(Data items)
========

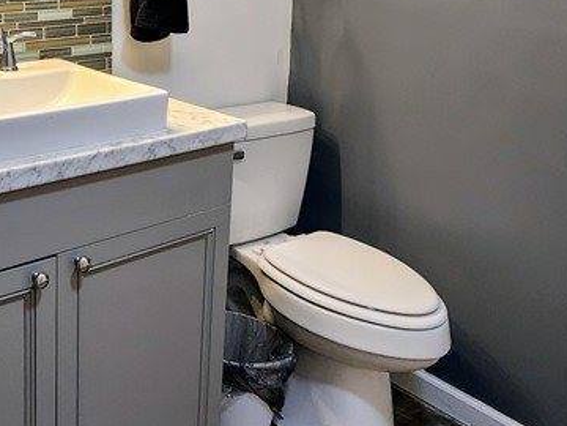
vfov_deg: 36.5
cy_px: 52
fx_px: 606
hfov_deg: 45.0
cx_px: 46
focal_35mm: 37
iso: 200
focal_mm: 2.2
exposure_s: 1/60
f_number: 2.2
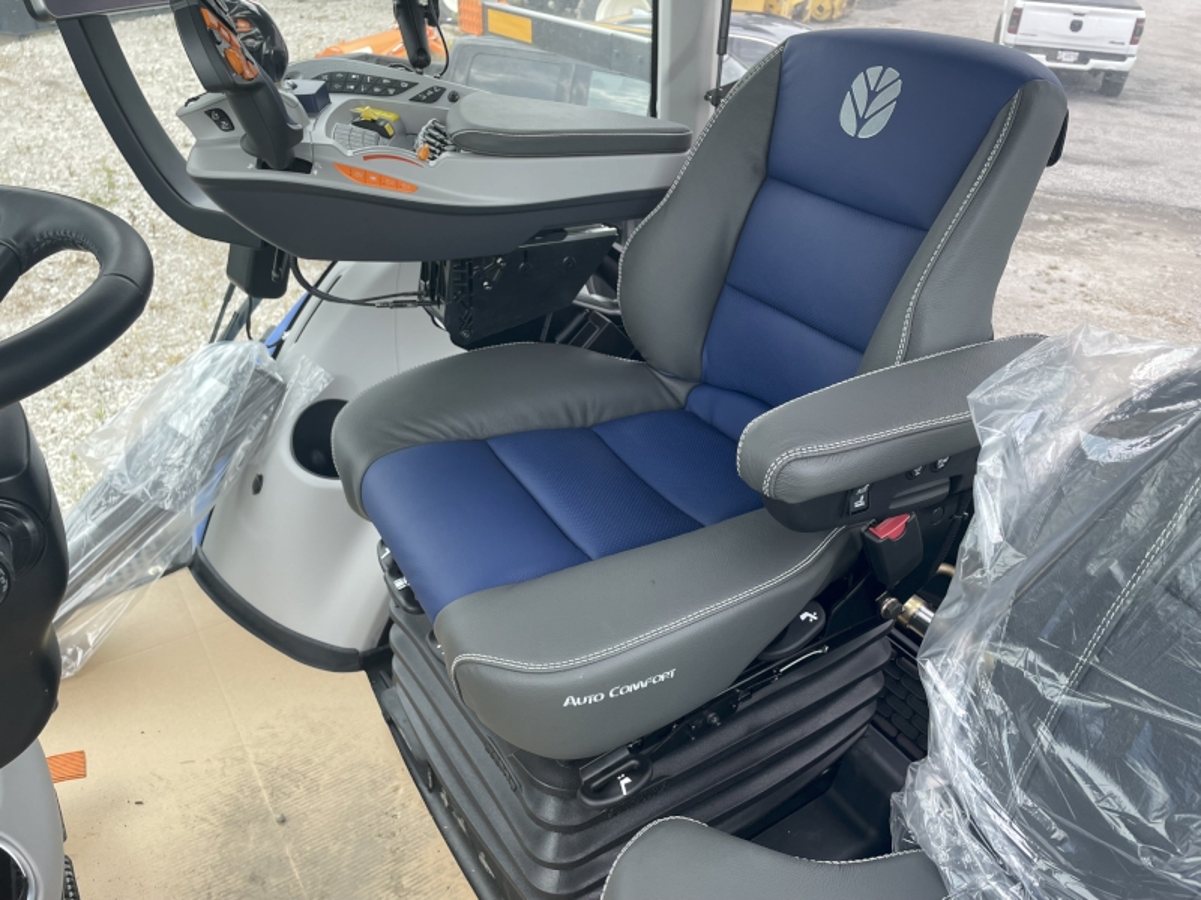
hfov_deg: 67.3
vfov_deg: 53.1
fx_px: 902
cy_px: 450
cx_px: 600
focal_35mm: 26
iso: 32
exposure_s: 1/399
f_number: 1.6
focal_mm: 4.2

========

In the answer, the data should reappear exactly, with no pictures.

vfov_deg: 36.5
cy_px: 52
fx_px: 606
hfov_deg: 45.0
cx_px: 46
focal_35mm: 37
iso: 200
focal_mm: 2.2
exposure_s: 1/60
f_number: 2.2
hfov_deg: 67.3
vfov_deg: 53.1
fx_px: 902
cy_px: 450
cx_px: 600
focal_35mm: 26
iso: 32
exposure_s: 1/399
f_number: 1.6
focal_mm: 4.2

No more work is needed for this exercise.